The top regulatory health authority of Brazil banned Sputnik V, a Chinese coronavirus vaccine candidate developed by Russia, on Wednesday citing, among other flaws, that samples it studied contained a live virus that causes respiratory illness.
Brazil’s National Health Surveillance Agency (Anvisa) also asserted that Russia’s Gamaleya Institute, which produced the vaccine candidate, did not provide “consistent and reliable data” on the efficacy of Sputnik V.

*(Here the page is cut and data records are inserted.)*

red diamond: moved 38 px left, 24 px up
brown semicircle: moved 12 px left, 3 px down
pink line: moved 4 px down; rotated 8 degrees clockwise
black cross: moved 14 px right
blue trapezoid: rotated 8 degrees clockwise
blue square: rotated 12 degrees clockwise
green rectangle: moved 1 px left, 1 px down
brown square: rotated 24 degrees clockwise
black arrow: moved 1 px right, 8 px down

Sputnik V was the first vaccine candidate for use against any coronavirus approved for widespread use by a large country. Russian leader Vladimir Putin personally approved the distribution of the vaccine candidate in the country in August 2020 despite it not yet having completed the typically necessary Phase III of clinical trials. Putin has no known medical background. While he claims to have been vaccinated against coronavirus, he has not disclosed if he chose Sputnik V or one of the several other products available that other nations approved after more rigorous clinical testing.

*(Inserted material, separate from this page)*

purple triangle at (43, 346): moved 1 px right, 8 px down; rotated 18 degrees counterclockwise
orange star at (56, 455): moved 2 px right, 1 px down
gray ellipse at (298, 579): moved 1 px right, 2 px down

In an extensive statement to the public, Anvisa noted that it made its decision not to allow the distribution of Sputnik V in Brazil after deliberations with five different government agencies. At the top of the list of its concerns is evidence suggesting lapses in safety protocol at the manufacturing stage of the virus, meaning the design of the vaccine candidate may be functional but the doses as produced are too dangerous to use.
“Flaws in product development were identified in all stages of clinical studies (Phases I, II, and III),” Anvisa detailed. “There is also an absence or insufficiency of quality control, safety, and efficacy data.”

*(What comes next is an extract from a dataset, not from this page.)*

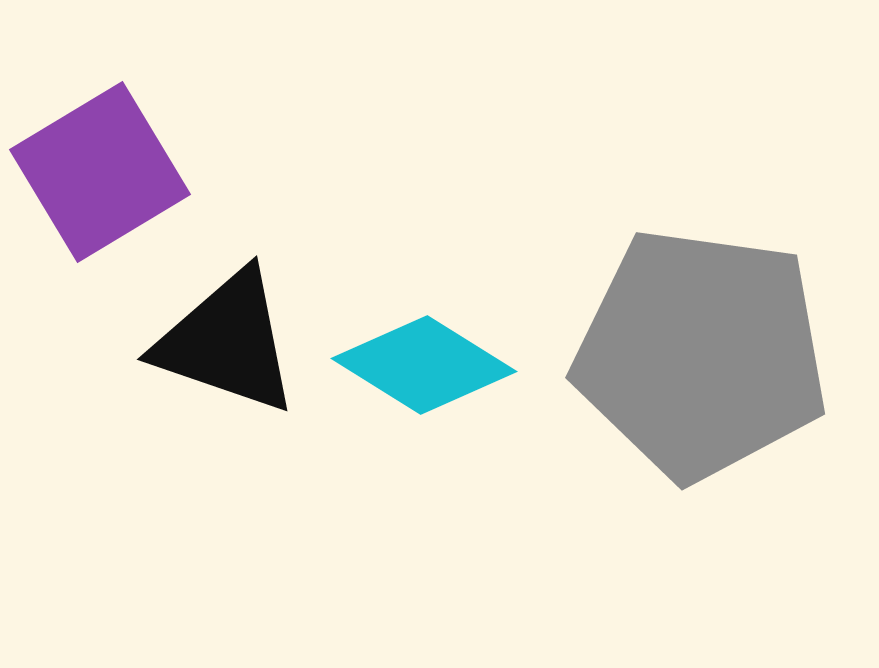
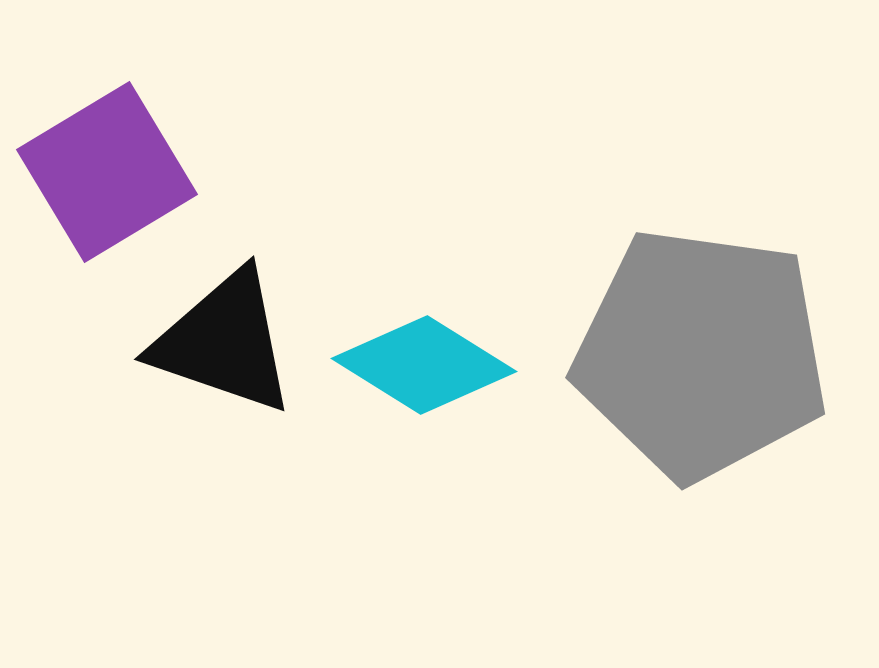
purple square: moved 7 px right
black triangle: moved 3 px left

“One of the worrying facts regarding the evaluation of the data available so far is that the cells where the adenoviruses are produced for the development of the vaccine allow their replication,” it continued. “This can lead to infections in humans and can cause damage and death, especially in people with low immunity and respiratory problems, among other health problems.”
Adenovirus is a pathogen that causes respiratory infections but is unrelated to the Chinese coronavirus. It is one of several viruses that can cause symptoms akin to the common cold and typically does not pose a serious threat to the life of a healthy adult. The virus may, however, cause serious complications to someone who is immunocompromised or suffering from other health conditions.
Sputnik V works, according to the medical journal the Lancet, by using two types of adenoviruses — Ad26 and Ad5 — as vehicles to introduce Chinese coronavirus spike proteins into the body. The proteins are meant to trigger an immune response, creating antibodies without an actual coronavirus infection.
“The downside of recombinant adenovirus-based vaccines is that large doses are required, typically 1010 or 1011 particles, which makes large demands on the manufacturing and quantitation required for rollout on a global scale,” the Lancet adds. “Recombinant” refers to the introduction of coronavirus spike protein into a different pathogen.
For vaccines to use this technology to function safely, the adenovirus must be stripped of its ability to reproduce, otherwise, the patient contracts an adenovirus infection.
Anvisa added to its concerns about live adenovirus in Sputnik V that the studies meant to prove that this was not a concern were “inadequate … including with regard to the analysis of impurities and contaminating viruses during the manufacturing process, in addition to the lack of validation/qualification of quality control methods, among several other aspects.”
The full report also noted that Brazil sent inspectors to Russian manufacturing plants and found no evidence “the products are consistently manufactured and controlled.” It did not comment on Sputnik V doses manufactured in Brazil. Uniao Quimica, a Brazilian pharmaceutical company, signed a deal with the Gamaleya Institute to begin production of the product in January, according to Russian news agency TASS. The agreement was based on an assumption that Anvisa would approve the vaccine.
Anvisa experts and others from the Brazilian government expressed hope in the statement rejecting Sputnik V that the Gamaleya Institute would rectify the many problems detained in Anvisa’s report, potentially allowing the vaccine to be distributed in Brazil. Brasilia allowing the manufacture of Sputnik V in Brazil before its approval by its top regulatory body suggests that it expected Moscow to properly address any concern Anvisa may have eventually.
Anvisa’s statement was a response to dozens of Brazilian state governments requesting approval to import as many as 30 million doses of Sputnik V to their people. The federal government had requested another ten million. Sputnik V requires two doses to reach its maximum potential.
According to Agence France-Presse (AFP), the Gamaleya Institute has denied that quality control or manufacturing problems exist with its product. The denial by Brazil has also not deterred other nations from approving the vaccine candidate. India announced this week, for example, it would begin administering Sputnik V nationally on May 1, joining a homemade vaccine candidate known as Covaxin and a vaccine candidate by European company AstraZeneca known locally as Covishield.